In humans, the cycles of sleep and wakefulness usually mimic the rhythm of light and dark. One contributing factor to this phenomenon is the activity of a small, cone-like, flattened body called the pineal gland or the epiphysis cerebri. This endocrine gland, located deep within the brain in the posterior cranial fossa, is responsible for releasing hormones that alter the state of wakefulness and sleep. This article will cover the gross anatomy, histology, vascular supply, and some clinical implications of the gland.
The epiphysis cerebri is a reddish-grey, approximately 5 – 8 mm long, pine cone-like structure that is located in the diencephalic part of the prosencephalon (forebrain). The gland was formed as an outward growth of the roof of the third ventricle. Therefore, the gland rests between the posterior aspects of the thalami as it projects posteriorly from the wall of the third ventricle. It’s attachment to either half of the brain is by the Habenular commissure and trigone superiorly, and the posterior commissure inferiorly. The Habenular and posterior commissures are a part of the pineal stalk. The Habenular commissure is a part of the superior lamina of the stalk, while the posterior commissure is a part of the inferior lamina. The space between the laminae is known as the pineal recess. It communicates anteriorly with the hypothalamic sulcus and the third ventricle.
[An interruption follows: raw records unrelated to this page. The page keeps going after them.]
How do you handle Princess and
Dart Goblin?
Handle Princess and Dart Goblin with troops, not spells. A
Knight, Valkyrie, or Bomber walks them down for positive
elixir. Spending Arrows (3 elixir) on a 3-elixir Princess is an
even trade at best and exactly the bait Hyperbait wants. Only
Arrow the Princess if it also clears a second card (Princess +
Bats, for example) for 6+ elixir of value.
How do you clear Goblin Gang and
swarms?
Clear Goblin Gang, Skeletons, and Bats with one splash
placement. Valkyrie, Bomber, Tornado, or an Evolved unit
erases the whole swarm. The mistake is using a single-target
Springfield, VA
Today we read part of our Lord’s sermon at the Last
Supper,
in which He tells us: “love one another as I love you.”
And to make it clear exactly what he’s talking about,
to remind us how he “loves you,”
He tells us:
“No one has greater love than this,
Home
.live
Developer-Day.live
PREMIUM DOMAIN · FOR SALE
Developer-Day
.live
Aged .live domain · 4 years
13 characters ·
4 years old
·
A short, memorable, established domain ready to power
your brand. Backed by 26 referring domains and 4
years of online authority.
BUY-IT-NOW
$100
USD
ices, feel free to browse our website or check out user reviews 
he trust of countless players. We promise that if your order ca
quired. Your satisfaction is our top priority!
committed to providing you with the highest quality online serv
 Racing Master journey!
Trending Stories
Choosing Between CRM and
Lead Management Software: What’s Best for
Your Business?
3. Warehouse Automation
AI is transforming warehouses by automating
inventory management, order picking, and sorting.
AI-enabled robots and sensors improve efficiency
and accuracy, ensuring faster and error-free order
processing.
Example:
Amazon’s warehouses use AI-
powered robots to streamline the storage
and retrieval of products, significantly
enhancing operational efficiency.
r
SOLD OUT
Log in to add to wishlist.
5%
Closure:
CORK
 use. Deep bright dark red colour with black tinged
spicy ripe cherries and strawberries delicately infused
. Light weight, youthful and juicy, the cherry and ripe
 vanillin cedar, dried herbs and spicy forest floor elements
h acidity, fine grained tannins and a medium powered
The pineal gland is encased by pia mater and lobulated by its connective tissue septae that projects into the gland. Within the epiphysis cerebri, there are pinealocytes and neuroglia cells. The pinealocytes account for approximately 95% of the cellular content of the gland. They are irregularly shaped with peripheral processes, and lightly staining large round nuclei. Pinealocytes are primarily concerned with the photo-regulated production of melatonin. This hormone works with the body’s circadian rhythm (which is controlled by the suprachiasmatic nucleus of the hypothalamus) to regulate the cycle of sleep and wakefulness. Additionally, some researchers believe that melatonin may alter sexual development in humans, contribute to thermoregulation, and cellular metabolism.
There are also the corpora arenacea (brain sand) bodies present within the gland. Calcification of these bodies is a common occurrence with increasing age. As a result, they appear as radiographic opacities on plain film radiography and can, therefore, be used as landmarks.
Several surrounding structures are useful in grossly identifying the epiphysis cerebri. On a coronal section of the brain (vertically through the cerebellar hemispheres and pons), the following structural boundaries can be appreciated:
- Superiorly, the splenium of the corpus callosum is observed,
- Superolaterally, the choroid plexus of the third ventricle is seen bilaterally,
- Inferiorly, the superior and inferior colliculi are seen.
In the sagittal section (along the longitudinal cerebral fissure):
- the quadrigeminal plate (in addition to the colliculi) is also readily observed inferiorly,
- the Habenular commissure and the thalamus are seen in anterosuperior relations to the gland,
- the great cerebral vein of Galen has a posterosuperior relation to the gland,
- and the posterior commissure, the cerebral peduncle and the cerebral aqueduct of Sylvius lies anteroinferiorly.
Bilaterally, the vertebral arteries arise from the first part of the subclavian artery and travels cranially, receiving anastomosing branches from the ascending cervical artery (a branch of the inferior thyroid artery) along the way. The left and right vertebral arteries anastomose at the level of the root of the hypoglossal nerve (CN XII), to form the basilar artery (which runs along the pons). At the level of the root of the oculomotor nerve (CN III), the basilar artery bifurcates to form the posterior cerebral artery and the superior cerebellar artery. The former vessel forms an anastomosis with the internal carotid artery by way of the posterior communicating artery. After the anastomosis, it gives off a posterior medial choroidal artery that drains to the choroid plexus of the third ventricle, which provides the pineal gland with oxygenated blood.
The internal cerebral veins drain deoxygenated blood from the pineal gland and join with the basal vein of Rosenthal and the posterior mesencephalic vein to form the great cerebral vein of Galen. After receiving tributaries from the dorsal vein of the corpus callosum and the inferior sagittal sinus, the great cerebral vein of Galen becomes the straight sinus. This sinus then terminates at the confluence of sinuses, where it is joined by the superior sagittal and left and right transverse sinuses. Eventually, these sinuses drain to the internal jugular vein, which joins the subclavian vein to become the brachiocephalic vein.
Since the epiphysis cerebri is implicated in the regulation of several intrinsic processes, particularly the sleep-wake cycle, any fluctuations in its hormonal output will have a ricochet effect on the individual. Some studies have suggested that elderly patients with low nocturnal serum melatonin levels can be treated with exogenous melatonin, which alleviates their insomnia. Melatonin therapy has also been shown to have beneficial effects in children with Angelman syndrome.